I’m old enough to remember when we thought that no computer would ever truly master the game of chess. We believed that the intricacies of the game and the subtleties of sacrifice were beyond a machine. In 1996, Gary Kasparov proved us right. A solid 4–2 victory (really 3–1 with 2 draws) by Kasparov was undeniable proof that the human mind was the superior processor. Isaac Asimov’s and Philip K Dick’s fictional visions of the future, where robots and androids threatened the existence of mankind, were just interesting bits of reading and nothing more.
And then, 1 year later, the rematch happened. And Kasparov lost. My 12 year old brain conjured visions of Skynet, and HAL, and Replicas and every other scary AI apocalypse I’d ever read or seen on a screen. If the best of us could be beat, what were our chances of survival? Luckily, I was talked down by my father, who reminded me that humans always came out on top in those stories. What preteen would need more comfort than that.
Fast forward 23 years and cars are driving themselves, Pandora knows my taste better than I do, and Facebook and Google…are Facebook and Google. Machine learning is absolutely, undeniably, and undisputedly the future. And since I would like to be a part of the future, I’ve decided to take the first steps to becoming a Data Scientist.

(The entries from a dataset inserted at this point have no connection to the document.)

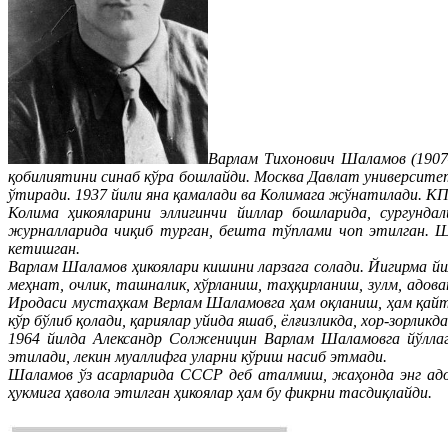
Варлам Тихонович Шаламов (1907–
қобилиятини синаб кўра бошлайди. Москва Давлат университет
ўтиради. 1937 йили яна қамалади ва Колимага жўнатилади. КП
Колима ҳикояларини эллигинчи йиллар бошларида, сургунда
журналларида чиқиб турган, бешта тўплами чоп этилган. Ше
кетишган.
Варлам Шаламов ҳикоялари кишини ларзага солади. Йигирма йи
меҳнат, очлик, ташналик, хўрланиш, таҳқирланиш, зулм, адо
Иродаси мустаҳкам Верлам Шаламовга ҳам оқланиш, ҳам қайти
кўр бўлиб қолади, қариялар уйида яшаб, ёлғизликда, хор-зорликд
1964 йилда Александр Солженицин Варлам Шаламовга йўллаг
этилади, лекин муаллифга уларни кўриш насиб этмади.
Шаламов ўз асарларида СССР деб аталмиш, жаҳонда энг адо
ҳукмига ҳавола этилган ҳикоялар ҳам бу фикрни тасдиқлайди.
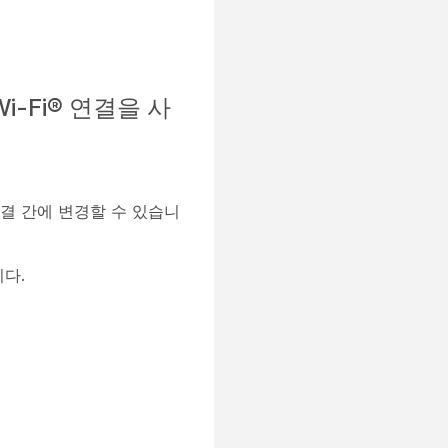
i-Fi® 연결을 사
연결 간에 변경할 수 있습니
니다.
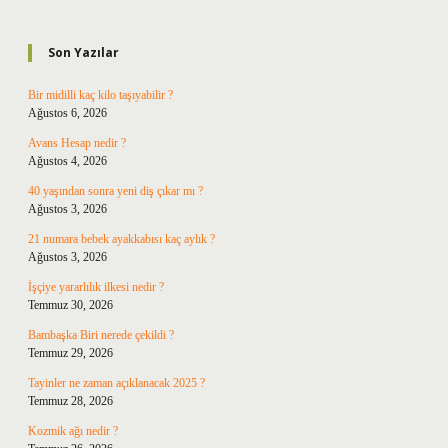
Sidebar
Son Yazılar
Bir midilli kaç kilo taşıyabilir ?
Ağustos 6, 2026
Avans Hesap nedir ?
Ağustos 4, 2026
40 yaşından sonra yeni diş çıkar mı ?
Ağustos 3, 2026
21 numara bebek ayakkabısı kaç aylık ?
Ağustos 3, 2026
İşçiye yararlılık ilkesi nedir ?
Temmuz 30, 2026
Bambaşka Biri nerede çekildi ?
Temmuz 29, 2026
Tayinler ne zaman açıklanacak 2025 ?
Temmuz 28, 2026
Kozmik ağı nedir ?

Right now, I’m learning to code in Python, discovering what Jupyter and Google Collaborative notebooks are. I’ve floundered around with python libraries, struggled with the silliest syntax errors imaginable, and felt the joy of completing my first assignment. I’ve barely scratched the surface of what I need to know, just to start learning about Machine learning, but I’m excited and can’t wait to dig further. The Future looks bright.